Viele der Vorteile dieses Deals, sagt Arvidsson, seien das, was man erwarten würde: unter anderem eine gute Rentenerhöhung, Verbesserungen beim Krankheits- und Elternurlaub. Und sowohl Arvidsson als auch Lawine bestätigte gegenüber IGN, dass das Unternehmen mehrere Vorteile des Tarifvertrags bereits anbietet oder diesen sehr nahekommt. Doch der wichtigste Vorteil heißt für viele bei Avalanche Mitbestimmung. Dies erfordert im Wesentlichen, dass das Avalanche-Management bestimmte organisatorische Änderungen mit der Gewerkschaft aushandelt, bevor es diese umsetzt, wie z. B. die Ernennung neuer Führungskräfte, erhebliche Entlassungen und andere. Darüber hinaus erhält die Gewerkschaft mindestens einen stimmberechtigten Sitz im Vorstand von Avalanche. Kurz gesagt, dies gibt den Mitarbeitern von Avalanche eine bedeutende und rechtlich geschützte Stimme bei der Führung ihres Unternehmens.

Diese Stimme ist für Avalanche-Mitarbeiter besonders wichtig, da das Umfeld, das sie überhaupt erst dazu veranlasst hat, sich gewerkschaftlich zu organisieren, von entscheidender Bedeutung ist. Laut Arvidsson hatten die Arbeiter bei Avalanche „verschiedene systemische Probleme“, die im Laufe der Zeit zu Unzufriedenheit mit dem Management führten. „Es handelt sich eher um eine Reihe kleiner Dinge und ein paar große Dinge, bei denen man allgemein das Gefühl hatte, dass das Management nicht verpflichtet sei, den Gefühlen und Meinungen der Mitarbeiter zuzuhören und sie zu berücksichtigen, und das haben wir nicht getan Ich habe gesehen, dass es sich verbessert hat”, sagt Arvidsson. „Dieses Feedback wurde auch an die Geschäftsführung weitergeleitet.
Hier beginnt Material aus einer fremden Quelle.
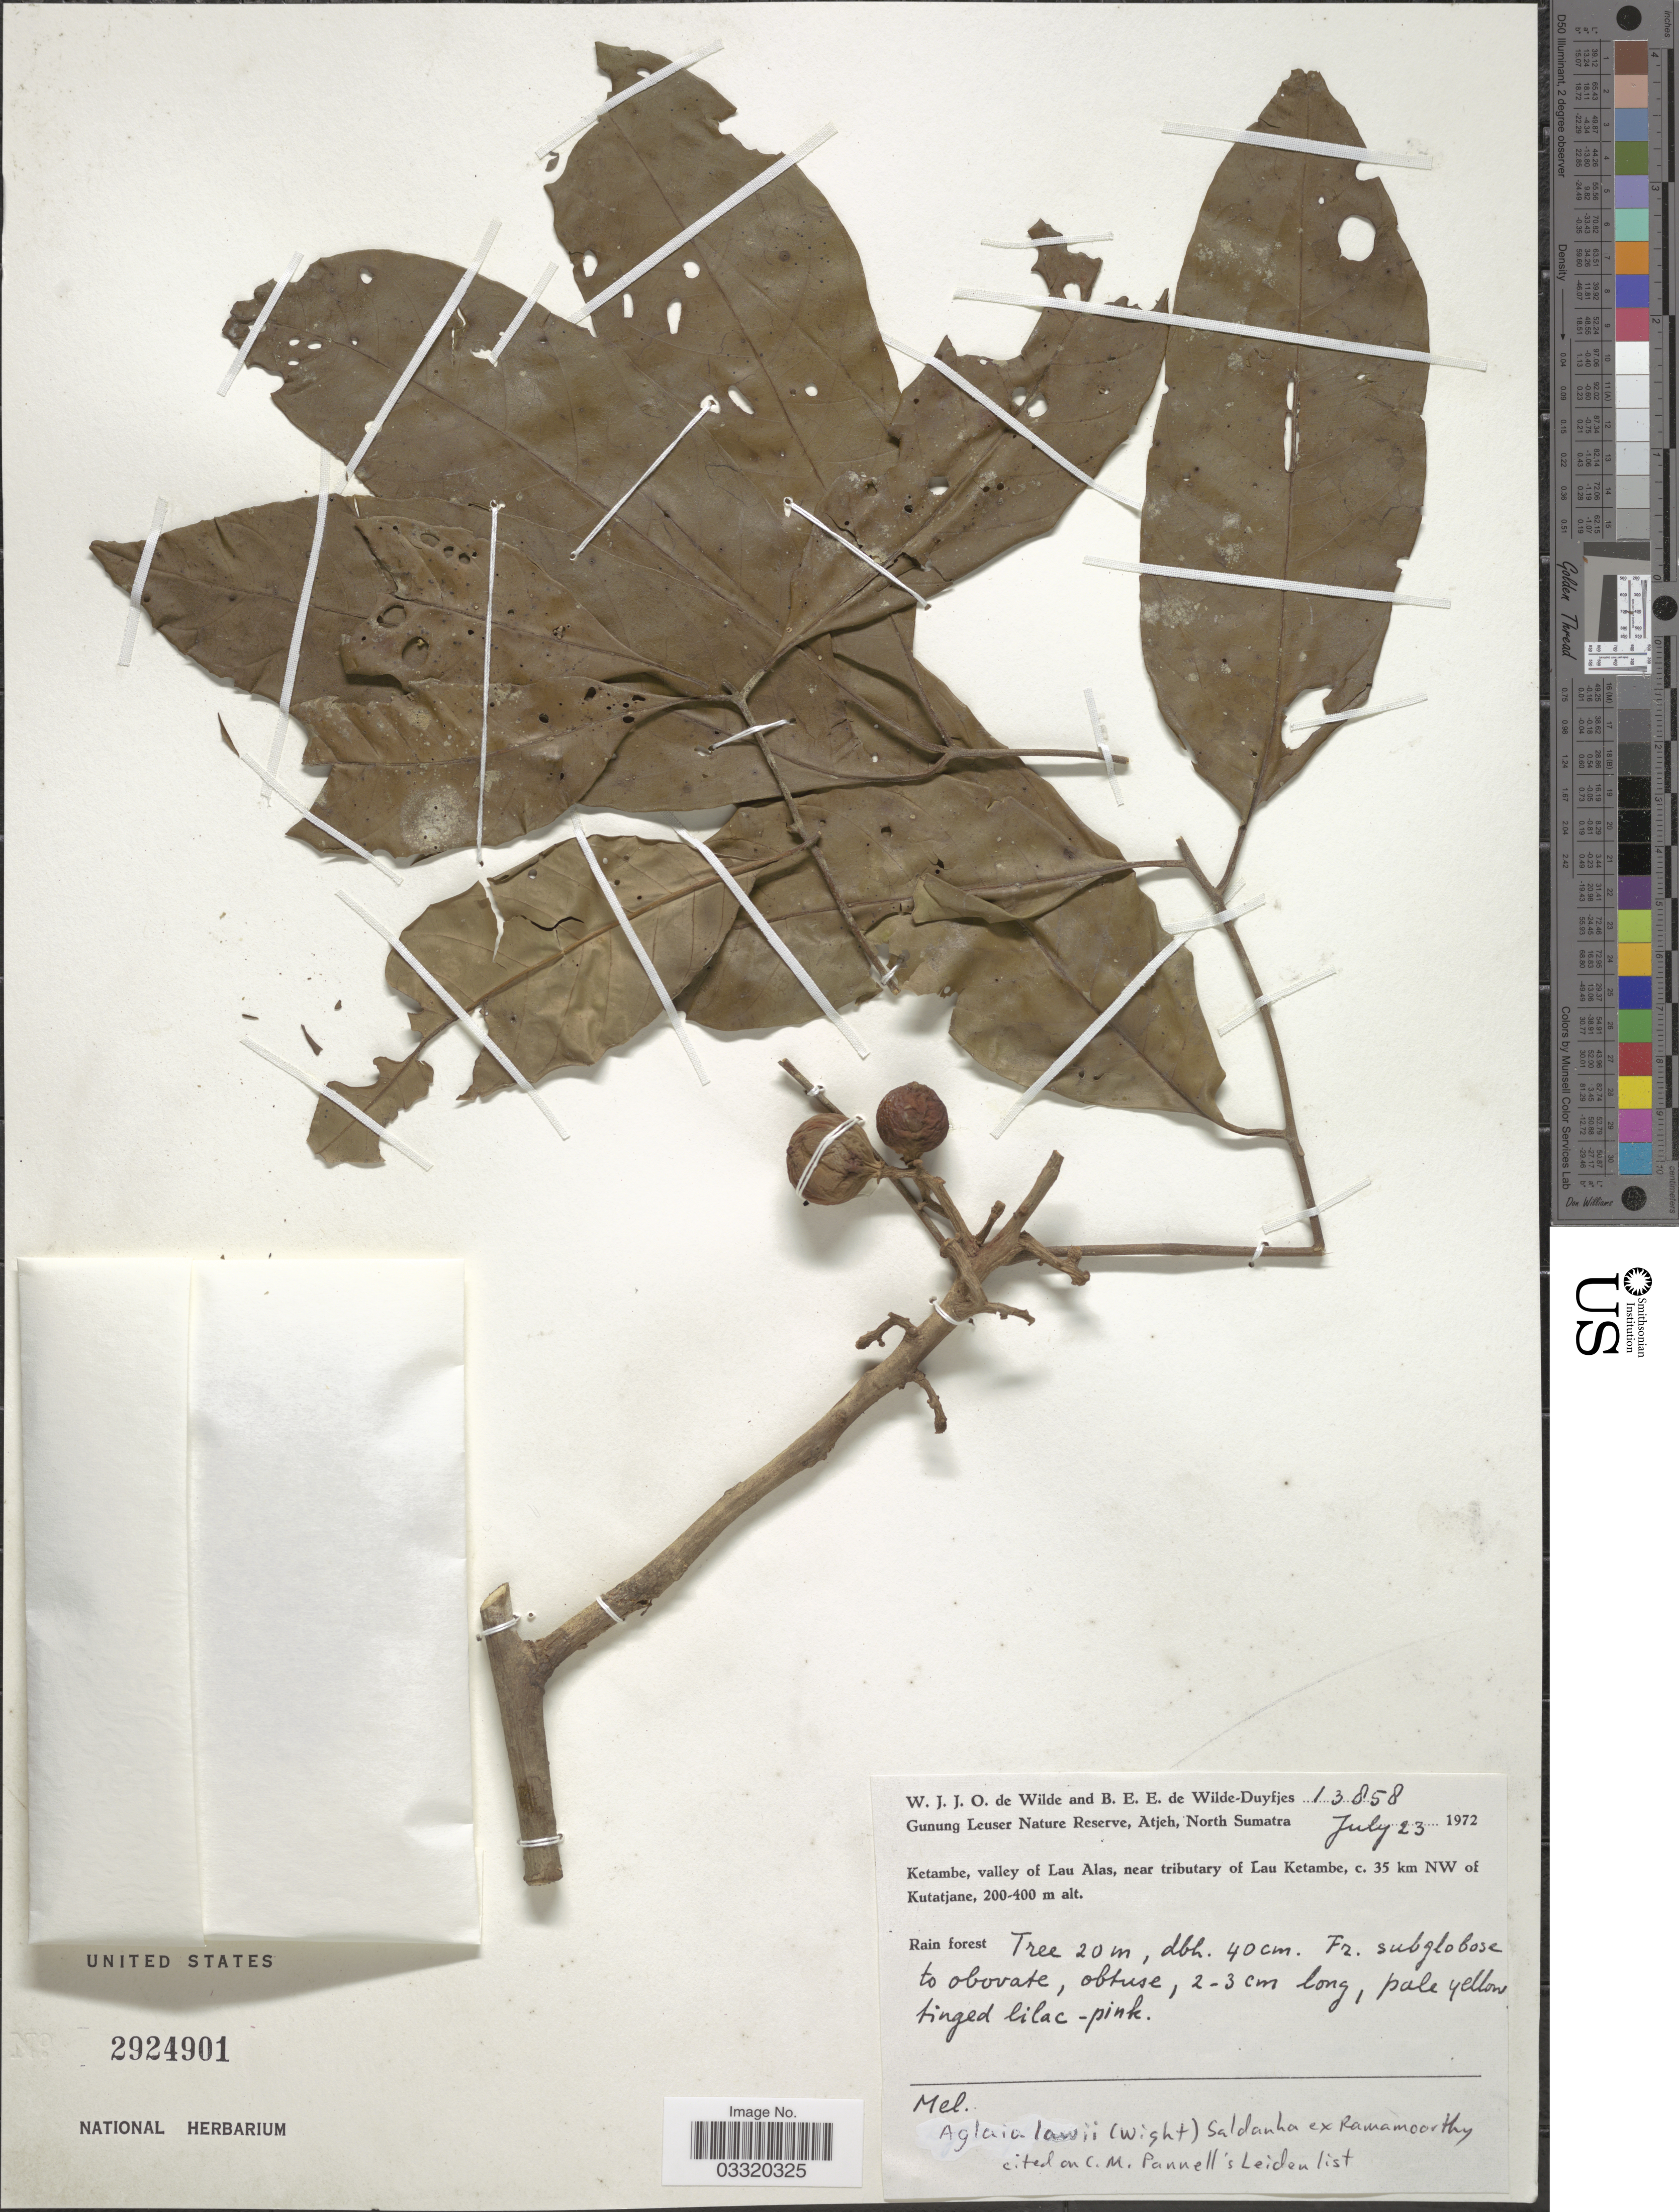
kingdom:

Und das Management antwortete oft: „Unsere Türen stehen offen, kommen Sie mit uns ins Gespräch, wann immer Sie wollen.“ Und viele Leute sagten: „Wir sind gekommen, um mit Ihnen zu sprechen, und Sie haben nichts getan, also funktioniert diese Beziehung nicht.“ »

Vereinbarung verschoben

Nach mehrmonatigen Verhandlungen wurden die Verhandlungen der Gewerkschaft mit Lawine waren erfolgreich. Weitgehend. Wie Arvidsson erklärt, handelt es sich dabei um den Tarifvertrag (CBA). Lawine zum Beitritt eingeladen wird, ist nicht abweichend. Tatsächlich handelt es sich um einen Standardtarifvertrag, dem sich viele andere Unternehmen und Gewerkschaften anschließen, mit der Option, zu einem späteren Zeitpunkt einen lokalen Tarifvertrag mit spezifischeren Bestimmungen zu unterzeichnen. Aber Lawine lässt sich Zeit mit der Entscheidung, ob er unterzeichnen soll, und Arvidsson sagt, er sei am 10. April in die Verhandlungen eingetreten, ohne zu wissen, ob er einen Streik durchführen sollte. Zum Glück war das nicht nötig, aber er verließ das Treffen auch nicht mit einem unterschriebenen Vertrag. Das ist die gute Nachricht für die ArbeitnehmerLawine verpflichtet, das CBA zu unterzeichnen.